In April and May 2021, Dr. Luther organized and led a “COVID-19 boot camp,” consisting of three virtual grand rounds for the entire Department of Medicine, which covered the most up-to-date management of, and treatments for, patients with the virus. The sessions armed healthcare workers – those who have been redeployed and those awaiting the call – with the skills they’ll need to draw on if and when they’re asked to care for patients on the COVID-19 unit.
These sessions and materials are complemented by an intensive practical experience where colleagues from other divisions attend patient care rounds with GIM physicians on the COVID-19 unit. Drs. Ed Cole, former Physician-in-Chief; Christine Cserti-Gazdewich, Associate Co-Director, Blood Transfusion Laboratories; Brian Hodges, Executive Vice President, Education & Chief Medical Officer; and Jacob Pendergrast, Associate Medical Director, Blood Transfusion Service, are some of the colleagues who have trained with Dr. Luther.

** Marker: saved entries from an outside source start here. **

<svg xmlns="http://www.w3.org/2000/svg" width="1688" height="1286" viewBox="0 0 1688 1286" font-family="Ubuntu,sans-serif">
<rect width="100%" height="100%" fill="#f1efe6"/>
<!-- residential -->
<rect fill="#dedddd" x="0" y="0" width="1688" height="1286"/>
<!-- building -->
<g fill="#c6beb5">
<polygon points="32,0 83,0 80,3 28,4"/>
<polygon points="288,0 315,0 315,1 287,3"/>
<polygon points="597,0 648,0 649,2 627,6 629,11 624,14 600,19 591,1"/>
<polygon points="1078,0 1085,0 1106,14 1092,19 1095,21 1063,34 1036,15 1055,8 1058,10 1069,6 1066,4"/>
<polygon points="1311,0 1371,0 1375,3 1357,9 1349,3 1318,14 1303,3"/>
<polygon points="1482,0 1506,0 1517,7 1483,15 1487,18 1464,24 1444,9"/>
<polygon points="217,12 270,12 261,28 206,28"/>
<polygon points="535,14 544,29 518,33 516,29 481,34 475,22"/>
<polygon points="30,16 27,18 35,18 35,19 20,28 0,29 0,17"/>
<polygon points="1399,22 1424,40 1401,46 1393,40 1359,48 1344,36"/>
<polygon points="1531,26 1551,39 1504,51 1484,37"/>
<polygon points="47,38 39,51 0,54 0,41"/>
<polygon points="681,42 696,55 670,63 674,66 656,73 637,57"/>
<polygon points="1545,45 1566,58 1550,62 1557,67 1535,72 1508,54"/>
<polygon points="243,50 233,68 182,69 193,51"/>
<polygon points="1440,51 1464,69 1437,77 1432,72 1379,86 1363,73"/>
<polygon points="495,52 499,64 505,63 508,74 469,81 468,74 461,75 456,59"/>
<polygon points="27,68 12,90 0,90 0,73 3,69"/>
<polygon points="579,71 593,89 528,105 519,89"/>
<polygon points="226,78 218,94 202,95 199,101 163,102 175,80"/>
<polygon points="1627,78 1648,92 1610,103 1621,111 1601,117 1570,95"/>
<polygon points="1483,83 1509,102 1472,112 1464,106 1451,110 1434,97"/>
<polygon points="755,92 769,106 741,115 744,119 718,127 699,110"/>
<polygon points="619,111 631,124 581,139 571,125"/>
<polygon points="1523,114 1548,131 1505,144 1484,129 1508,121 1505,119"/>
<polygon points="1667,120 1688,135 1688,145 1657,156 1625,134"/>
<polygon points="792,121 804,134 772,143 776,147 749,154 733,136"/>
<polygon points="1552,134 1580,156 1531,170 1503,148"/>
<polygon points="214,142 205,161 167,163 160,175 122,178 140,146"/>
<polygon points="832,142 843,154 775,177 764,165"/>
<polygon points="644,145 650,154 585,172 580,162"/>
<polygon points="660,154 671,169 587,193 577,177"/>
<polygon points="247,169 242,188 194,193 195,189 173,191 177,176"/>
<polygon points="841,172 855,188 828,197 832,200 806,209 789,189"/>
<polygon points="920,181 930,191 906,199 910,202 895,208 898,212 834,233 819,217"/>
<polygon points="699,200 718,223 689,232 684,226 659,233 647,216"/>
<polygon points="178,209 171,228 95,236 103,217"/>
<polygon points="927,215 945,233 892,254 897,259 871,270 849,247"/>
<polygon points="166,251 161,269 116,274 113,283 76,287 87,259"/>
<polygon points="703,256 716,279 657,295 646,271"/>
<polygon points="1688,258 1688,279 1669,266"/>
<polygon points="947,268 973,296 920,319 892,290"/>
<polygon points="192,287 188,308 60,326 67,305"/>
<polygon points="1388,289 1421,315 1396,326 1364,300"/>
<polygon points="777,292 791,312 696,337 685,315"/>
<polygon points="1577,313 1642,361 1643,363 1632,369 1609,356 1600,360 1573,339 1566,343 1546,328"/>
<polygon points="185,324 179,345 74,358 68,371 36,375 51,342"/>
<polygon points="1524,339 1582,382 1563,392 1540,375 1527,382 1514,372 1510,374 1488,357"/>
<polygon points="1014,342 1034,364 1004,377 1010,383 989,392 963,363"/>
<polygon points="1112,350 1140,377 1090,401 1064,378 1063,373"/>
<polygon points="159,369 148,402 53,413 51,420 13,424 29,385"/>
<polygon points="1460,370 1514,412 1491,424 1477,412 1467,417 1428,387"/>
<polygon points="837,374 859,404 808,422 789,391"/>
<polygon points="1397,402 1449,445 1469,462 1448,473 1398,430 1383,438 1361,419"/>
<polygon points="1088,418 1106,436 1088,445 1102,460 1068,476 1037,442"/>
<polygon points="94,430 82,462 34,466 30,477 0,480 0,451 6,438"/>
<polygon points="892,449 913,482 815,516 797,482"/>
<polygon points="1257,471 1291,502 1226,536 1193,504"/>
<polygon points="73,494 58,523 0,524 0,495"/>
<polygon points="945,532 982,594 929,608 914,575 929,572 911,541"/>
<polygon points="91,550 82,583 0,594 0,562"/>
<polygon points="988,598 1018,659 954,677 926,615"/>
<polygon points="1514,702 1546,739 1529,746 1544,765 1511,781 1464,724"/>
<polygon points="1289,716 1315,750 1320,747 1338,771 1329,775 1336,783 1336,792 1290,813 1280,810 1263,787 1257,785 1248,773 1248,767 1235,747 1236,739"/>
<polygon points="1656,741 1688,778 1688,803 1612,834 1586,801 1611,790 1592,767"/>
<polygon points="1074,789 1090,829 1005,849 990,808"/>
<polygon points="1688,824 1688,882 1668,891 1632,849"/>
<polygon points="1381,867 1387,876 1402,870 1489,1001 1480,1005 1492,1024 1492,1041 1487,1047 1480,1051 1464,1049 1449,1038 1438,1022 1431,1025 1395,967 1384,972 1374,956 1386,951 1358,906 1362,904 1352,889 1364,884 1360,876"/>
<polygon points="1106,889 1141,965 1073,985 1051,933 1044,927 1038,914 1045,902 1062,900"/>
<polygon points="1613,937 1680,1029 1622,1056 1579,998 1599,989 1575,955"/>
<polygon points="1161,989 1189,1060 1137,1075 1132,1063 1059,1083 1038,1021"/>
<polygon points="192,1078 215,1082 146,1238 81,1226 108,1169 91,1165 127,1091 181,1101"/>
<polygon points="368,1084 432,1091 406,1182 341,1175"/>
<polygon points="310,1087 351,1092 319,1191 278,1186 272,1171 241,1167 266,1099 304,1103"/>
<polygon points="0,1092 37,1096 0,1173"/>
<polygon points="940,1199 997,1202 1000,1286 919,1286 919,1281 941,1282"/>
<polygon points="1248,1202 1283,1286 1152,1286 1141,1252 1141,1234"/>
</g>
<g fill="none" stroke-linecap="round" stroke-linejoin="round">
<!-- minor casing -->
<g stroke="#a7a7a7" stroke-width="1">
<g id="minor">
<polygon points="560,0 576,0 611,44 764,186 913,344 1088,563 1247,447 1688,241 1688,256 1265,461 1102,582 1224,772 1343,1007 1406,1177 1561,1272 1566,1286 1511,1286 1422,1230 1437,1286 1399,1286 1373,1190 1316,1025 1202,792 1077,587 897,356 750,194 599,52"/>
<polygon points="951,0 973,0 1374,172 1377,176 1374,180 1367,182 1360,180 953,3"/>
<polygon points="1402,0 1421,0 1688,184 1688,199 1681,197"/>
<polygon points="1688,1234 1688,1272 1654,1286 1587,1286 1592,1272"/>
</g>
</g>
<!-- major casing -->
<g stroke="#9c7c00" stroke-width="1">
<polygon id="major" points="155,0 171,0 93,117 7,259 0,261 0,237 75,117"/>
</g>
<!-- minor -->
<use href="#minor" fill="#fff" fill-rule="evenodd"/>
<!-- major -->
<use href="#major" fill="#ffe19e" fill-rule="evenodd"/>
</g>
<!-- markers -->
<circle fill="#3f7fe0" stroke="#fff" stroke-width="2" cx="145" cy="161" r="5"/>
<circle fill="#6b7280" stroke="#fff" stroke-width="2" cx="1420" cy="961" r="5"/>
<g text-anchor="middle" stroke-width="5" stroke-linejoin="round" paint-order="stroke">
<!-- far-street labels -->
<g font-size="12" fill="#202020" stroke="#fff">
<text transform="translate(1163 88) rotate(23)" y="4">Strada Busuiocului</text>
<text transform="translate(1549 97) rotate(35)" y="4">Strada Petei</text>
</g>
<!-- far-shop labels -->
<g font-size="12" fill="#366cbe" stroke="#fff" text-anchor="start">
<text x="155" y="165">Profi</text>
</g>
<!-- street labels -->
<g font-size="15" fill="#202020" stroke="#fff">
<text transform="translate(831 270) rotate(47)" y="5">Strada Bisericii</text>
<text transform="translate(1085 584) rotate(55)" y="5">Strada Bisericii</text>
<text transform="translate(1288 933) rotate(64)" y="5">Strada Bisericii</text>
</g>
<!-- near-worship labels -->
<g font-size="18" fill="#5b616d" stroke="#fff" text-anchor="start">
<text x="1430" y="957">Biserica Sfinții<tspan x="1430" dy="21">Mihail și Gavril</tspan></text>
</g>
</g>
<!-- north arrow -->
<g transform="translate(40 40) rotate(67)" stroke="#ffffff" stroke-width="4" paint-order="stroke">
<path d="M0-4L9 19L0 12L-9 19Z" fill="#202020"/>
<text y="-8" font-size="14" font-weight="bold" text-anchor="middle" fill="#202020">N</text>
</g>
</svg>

Quiet care out of the limelight
Despite the care they provide to so many COVID-19 patients, GIM’s tireless members have scarcely been given media attention. Dr. Luther speculates that an identity issue could be to blame. GIM physicians are experts in navigating medical uncertainty and in the comprehensive management of multisystem diseases. This can be difficult to understand, which can blur the public’s perception of their work. GIM physicians’ involvement in the care of patients with COVID-19, however, perfectly illustrates what they do every day.
“We’ve played an important role in the response, and are naturally positioned to take on this role. Almost overnight, we created a dedicated COVID ward and developed safe rounding procedures to care for these patients. We upskilled our practice to care for higher acuity patients to offload our ICUs and community hospitals, and have continually incorporated rapidly emerging evidence for new treatments. We have since become experts in COVID-19 care, and are now proud to educate others to work on the COVID ward,” Dr. Luther says.

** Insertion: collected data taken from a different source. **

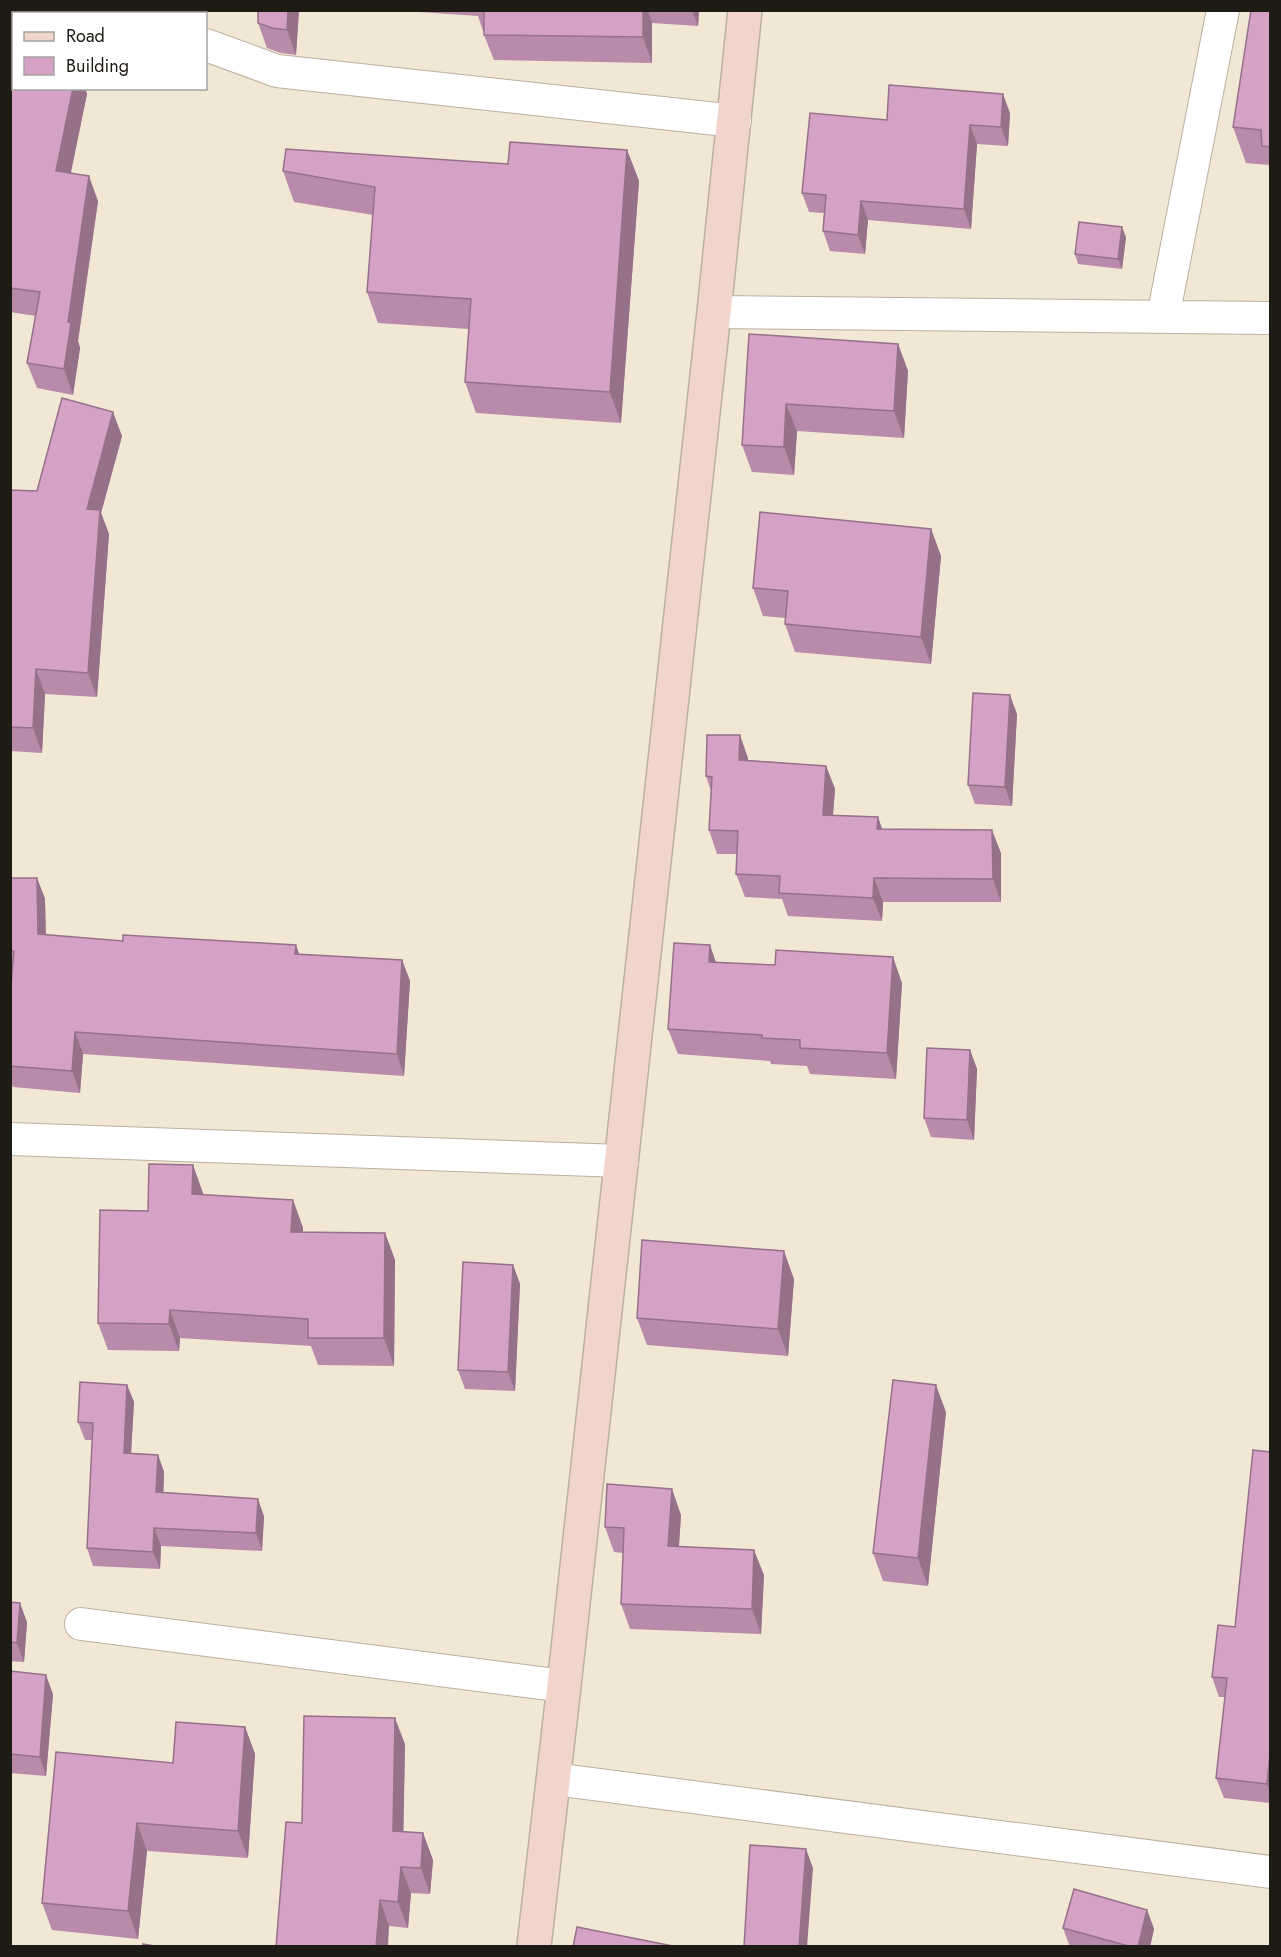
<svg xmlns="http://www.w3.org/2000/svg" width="1281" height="1957" font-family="Jost,sans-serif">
  <rect width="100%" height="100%" fill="#f2e6d5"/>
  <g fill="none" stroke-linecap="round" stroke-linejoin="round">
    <defs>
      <path id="street" d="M 133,10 L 136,14
        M 206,45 L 277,71 L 735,121
        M 714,312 L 1270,318
        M 1163,317 L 1223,10
        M 10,1139 L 622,1161
        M 81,1624 L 564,1686
        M 554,1779 L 1270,1872"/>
      <path id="secondary" d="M 534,1946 L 564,1686 L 714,312 L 745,10"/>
    </defs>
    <use href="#street" stroke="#bcb0a0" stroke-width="34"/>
    <use href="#secondary" stroke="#bcb0a0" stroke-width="36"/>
    <use href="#street" stroke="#fff" stroke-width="32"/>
    <use href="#secondary" stroke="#f1d5cd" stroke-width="33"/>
  </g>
  <path fill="#b78ba9" d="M 299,10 L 296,55 L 281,53 L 267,48 L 258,23 Z
    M 391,10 L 699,10 L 698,26 L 652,23 L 652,63 L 494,60 L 484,35 L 484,31 L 483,31 L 478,16 Z
    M 1270,10 L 1270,169 L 1269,165 L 1246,163 L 1233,127 Z
    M 10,31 L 14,88 L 85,88 L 87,94 L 70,173 L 98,201 L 78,341 L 80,348 L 73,395 L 37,388 L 27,363 L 36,316 L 10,312 Z
    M 1010,113 L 1008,146 L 977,144 L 971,229 L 868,220 L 865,254 L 830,251 L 823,231 L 824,213 L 809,212 L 802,193 L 887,120 Z
    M 627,150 L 639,181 L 621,423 L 476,413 L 465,382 L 469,329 L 378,323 L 367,292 L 373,215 L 294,202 L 283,171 L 508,164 Z
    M 1126,237 L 1122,269 L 1078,264 L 1075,254 Z
    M 749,334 L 898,344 L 908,371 L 904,438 L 797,431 L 794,475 L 752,472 L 742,445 Z
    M 122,436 L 101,513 L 109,534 L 97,697 L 45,694 L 42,753 L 10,751 L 10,490 L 37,491 Z
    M 931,529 L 941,556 L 931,664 L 795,652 L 785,624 L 786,618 L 763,616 L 753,588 Z
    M 1017,714 L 1012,806 L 975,804 L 968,785 Z
    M 748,758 L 748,760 L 826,766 L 835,789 L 833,815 L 878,817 L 882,829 L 1001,853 L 1001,902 L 883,902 L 882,921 L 788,916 L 782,899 L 745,897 L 736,874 L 737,854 L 717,854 L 709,830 L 711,791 L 706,776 Z
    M 10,878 L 37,878 L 45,899 L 46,935 L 123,941 L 296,945 L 299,954 L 402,960 L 410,981 L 404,1076 L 83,1054 L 80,1093 L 13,1087 L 10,1080 L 10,997 L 12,972 L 10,972 Z
    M 716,962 L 902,983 L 896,1079 L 810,1074 L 807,1066 L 771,1064 L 770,1061 L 678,1054 L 668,1029 Z
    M 970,1050 L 977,1069 L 974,1140 L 931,1137 L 924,1118 Z
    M 193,1165 L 203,1195 L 293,1200 L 303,1228 L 303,1232 L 385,1233 L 395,1260 L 394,1366 L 318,1365 L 311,1346 L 180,1338 L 179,1351 L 108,1350 L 98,1323 L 148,1211 Z
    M 513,1265 L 520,1284 L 515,1391 L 465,1389 L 458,1370 Z
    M 794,1279 L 788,1356 L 647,1345 L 637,1318 Z
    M 127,1385 L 134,1402 L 131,1453 L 158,1455 L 164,1472 L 163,1493 L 264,1516 L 262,1551 L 161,1546 L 160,1569 L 93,1566 L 87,1548 L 93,1440 L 85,1440 L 78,1422 Z
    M 946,1412 L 928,1586 L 883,1581 L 873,1553 Z
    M 1270,1452 L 1270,1803 L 1224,1798 L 1216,1778 L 1225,1697 L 1219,1697 L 1212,1677 L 1235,1627 Z
    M 681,1515 L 679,1547 L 764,1575 L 761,1634 L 630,1629 L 621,1604 L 623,1553 L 614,1552 L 605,1527 Z
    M 10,1602 L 27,1622 L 24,1662 L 10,1661 Z
    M 10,1671 L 53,1694 L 46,1776 L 10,1773 Z
    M 245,1727 L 255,1754 L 248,1858 L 147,1851 L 138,1939 L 52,1930 L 42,1903 L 173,1763 Z
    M 405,1744 L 403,1832 L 423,1833 L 433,1860 L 430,1894 L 411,1893 L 408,1928 L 389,1926 L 302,1823 Z
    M 1147,1910 L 1154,1929 L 1150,1947 L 1070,1947 L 1063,1928 Z"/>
  <path fill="#95718a" d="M 288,10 L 299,10 L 296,55 L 287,30 Z
    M 643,10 L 648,10 L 652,23 L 652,63 L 643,37 Z
    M 692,10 L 699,10 L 698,26 Z
    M 73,88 L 85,88 L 87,94 L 66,197 L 56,171 Z
    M 1003,94 L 1010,113 L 1008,146 L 1001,127 Z
    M 970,125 L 977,144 L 971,229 L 964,209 Z
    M 627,150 L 639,181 L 621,423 L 610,392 Z
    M 89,176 L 98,201 L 78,341 L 80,348 L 73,395 L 64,369 L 68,322 Z
    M 861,201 L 868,220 L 865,254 L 858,235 Z
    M 1122,227 L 1126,237 L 1122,269 L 1118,259 Z
    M 898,344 L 908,371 L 904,438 L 894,411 Z
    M 786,404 L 797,431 L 794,475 L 784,447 Z
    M 113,412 L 122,436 L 101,513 L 109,534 L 97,697 L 88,673 L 87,509 Z
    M 931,529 L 941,556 L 931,664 L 921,637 Z
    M 36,669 L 45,694 L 42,753 L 33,728 Z
    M 1010,695 L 1017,714 L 1012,806 L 1005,787 Z
    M 740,735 L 748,758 L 748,783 L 739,760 Z
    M 826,766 L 835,789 L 831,838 L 823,815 Z
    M 878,817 L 886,841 L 877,829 Z
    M 992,830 L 1001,853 L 1001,902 L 993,879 Z
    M 37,878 L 45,899 L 46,955 L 38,934 Z
    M 874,878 L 883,902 L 882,921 L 873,898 Z
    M 296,945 L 303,967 L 295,954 Z
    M 710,945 L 719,971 L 709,962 Z
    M 893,957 L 902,983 L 896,1079 L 887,1053 Z
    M 402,960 L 410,981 L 404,1076 L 397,1054 Z
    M 75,1032 L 83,1054 L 80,1093 L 72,1071 Z
    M 970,1050 L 977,1069 L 974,1140 L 967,1120 Z
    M 193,1165 L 203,1193 L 202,1222 L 192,1194 Z
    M 293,1200 L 303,1228 L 301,1260 L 291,1232 Z
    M 385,1233 L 395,1260 L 394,1366 L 384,1338 Z
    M 784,1251 L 794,1279 L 788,1356 L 778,1329 Z
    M 513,1265 L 520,1284 L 515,1391 L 508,1372 Z
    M 170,1310 L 180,1338 L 179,1351 L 169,1324 Z
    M 127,1385 L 134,1402 L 130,1471 L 124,1453 Z
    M 936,1385 L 946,1412 L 928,1586 L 918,1558 Z
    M 158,1455 L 164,1472 L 163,1510 L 156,1492 Z
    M 672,1489 L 681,1515 L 677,1572 L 668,1546 Z
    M 258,1499 L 264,1516 L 262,1551 L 256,1533 Z
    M 154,1528 L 161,1546 L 160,1569 L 153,1552 Z
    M 754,1550 L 764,1575 L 761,1634 L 752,1609 Z
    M 20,1603 L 27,1622 L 24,1662 L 17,1643 Z
    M 46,1675 L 53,1694 L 46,1776 L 40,1757 Z
    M 395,1718 L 405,1744 L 403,1857 L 393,1831 Z
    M 245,1727 L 255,1754 L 248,1858 L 238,1831 Z
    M 1270,1754 L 1270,1792 L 1267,1784 Z
    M 137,1823 L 147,1851 L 138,1939 L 128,1911 Z
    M 423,1833 L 433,1860 L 430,1894 L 421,1868 Z
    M 806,1849 L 813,1868 L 807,1947 L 799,1947 Z
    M 401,1867 L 411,1893 L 408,1928 L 398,1902 Z
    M 380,1900 L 389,1926 L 388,1947 L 376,1947 Z
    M 1147,1910 L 1154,1929 L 1150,1947 L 1138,1947 Z"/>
  <path fill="#d5a2c5" stroke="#95718a" stroke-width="1.5" d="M 258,10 L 288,10 L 287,30 L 272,28 L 258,23 Z
    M 484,10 L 643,10 L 643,37 L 484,35 Z
    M 1251,10 L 1270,10 L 1270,147 L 1262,146 L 1261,130 L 1233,127 Z
    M 10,31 L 14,32 L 14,88 L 73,88 L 56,171 L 89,176 L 68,322 L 71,323 L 64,369 L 27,363 L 40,292 L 10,288 Z
    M 889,85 L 1003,94 L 1001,127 L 970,125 L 964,209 L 861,201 L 858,235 L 823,231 L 826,195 L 802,193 L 810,113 L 887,120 Z
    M 510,142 L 627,150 L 610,392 L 465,382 L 471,299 L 367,292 L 375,187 L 283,171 L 286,149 L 508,164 Z
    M 1079,222 L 1122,227 L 1118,259 L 1075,254 Z
    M 749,334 L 898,344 L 894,411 L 786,404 L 784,447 L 742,445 Z
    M 62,398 L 113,412 L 87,509 L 100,510 L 88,673 L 36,669 L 33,728 L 10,727 L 10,490 L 37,491 Z
    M 760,512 L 931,529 L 921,637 L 785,624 L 788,591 L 753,588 Z
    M 973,693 L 1010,695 L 1005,787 L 968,785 Z
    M 707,735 L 740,735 L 739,760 L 826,766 L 823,815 L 878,817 L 877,829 L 992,830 L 993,879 L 874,878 L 873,898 L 779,893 L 780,876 L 736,874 L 738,831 L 709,830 L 712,777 L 706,776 Z
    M 10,878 L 37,878 L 38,934 L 123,941 L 123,935 L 296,945 L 295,954 L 402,960 L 397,1054 L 75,1032 L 72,1071 L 10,1066 L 10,997 L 14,951 L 10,951 Z
    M 674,943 L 710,945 L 709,962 L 775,965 L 776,950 L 893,957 L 887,1053 L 800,1048 L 800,1040 L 762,1038 L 762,1035 L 668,1029 Z
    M 927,1048 L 970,1050 L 967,1120 L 924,1118 Z
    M 149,1164 L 193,1165 L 192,1194 L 293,1200 L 291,1232 L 385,1233 L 384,1338 L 308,1338 L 308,1319 L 170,1310 L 169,1324 L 98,1323 L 100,1210 L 148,1211 Z
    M 642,1240 L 784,1251 L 778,1329 L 637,1318 Z
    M 463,1262 L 513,1265 L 508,1372 L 458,1370 Z
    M 893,1380 L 936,1385 L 918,1558 L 873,1553 Z
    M 80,1382 L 127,1385 L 124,1453 L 158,1455 L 156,1492 L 258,1499 L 256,1533 L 154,1528 L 153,1552 L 87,1548 L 93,1423 L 78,1422 Z
    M 1253,1450 L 1270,1452 L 1270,1754 L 1267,1784 L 1216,1778 L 1227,1678 L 1212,1677 L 1218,1625 L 1235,1627 Z
    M 607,1484 L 672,1489 L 668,1546 L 754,1550 L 752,1609 L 621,1604 L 624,1528 L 605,1527 Z
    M 10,1602 L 20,1603 L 17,1643 L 10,1642 Z
    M 10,1671 L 46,1675 L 40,1757 L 10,1754 Z
    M 304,1716 L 395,1718 L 393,1831 L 423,1833 L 421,1868 L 401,1867 L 398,1902 L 380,1900 L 376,1947 L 276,1947 L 286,1822 L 302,1823 Z
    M 176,1722 L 245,1727 L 238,1831 L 137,1823 L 128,1911 L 42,1903 L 56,1752 L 173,1763 Z
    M 750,1845 L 806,1849 L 799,1947 L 744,1947 Z
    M 1074,1889 L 1147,1910 L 1138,1947 L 1132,1947 L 1063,1928 Z
    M 577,1927 L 678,1947 L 573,1947 Z
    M 143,1944 L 161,1947 L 143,1947 Z"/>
  <rect width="1281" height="1957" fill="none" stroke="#1e1a14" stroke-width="24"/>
  <rect x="12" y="12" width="195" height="78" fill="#ffffff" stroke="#a5a3a1" stroke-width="1.5"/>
  <rect x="24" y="32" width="30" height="9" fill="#f1d5cd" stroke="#a5a3a1" stroke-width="1.5"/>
  <text x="66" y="42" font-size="18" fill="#1e1a14">Road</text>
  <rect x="24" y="57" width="30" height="18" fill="#d5a2c5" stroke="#a5a3a1" stroke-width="1.5"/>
  <text x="66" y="72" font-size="18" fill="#1e1a14">Building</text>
</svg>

“I’m immensely proud of our whole division. It’s a team effort,” he adds. “I have all of the respect in the world for the others I work with.”
To say the pandemic has been difficult on healthcare workers is a colossal understatement. Ever the optimist, Dr. Luther tries to see a silver lining.
“As a physician, I’ve learned so much from my COVID experience that I know I’ll take forward for the rest of my career,” he says. “My mentors frequently speak about their transformational experience with SARS. This is my SARS. I’ll use this powerful learning experience to inform how I teach future trainees, and that’s very rewarding to me.”
“I feel very fortunate to do what I do, to have the skill-set to provide care. Despite all the negative things going on, I’m able to help, to contribute to the situation and make it a bit better. That’s what gets me up in the morning,” he says. “It’s also been exciting to see new treatments introduced in recent months that help keep more people on the COVID ward instead of being transferred to the ICU, which means they recover faster. It’s always a great feeling to hand patients their discharge papers. That’s what gets me to work every day, and I’ll keep doing it until this is over.”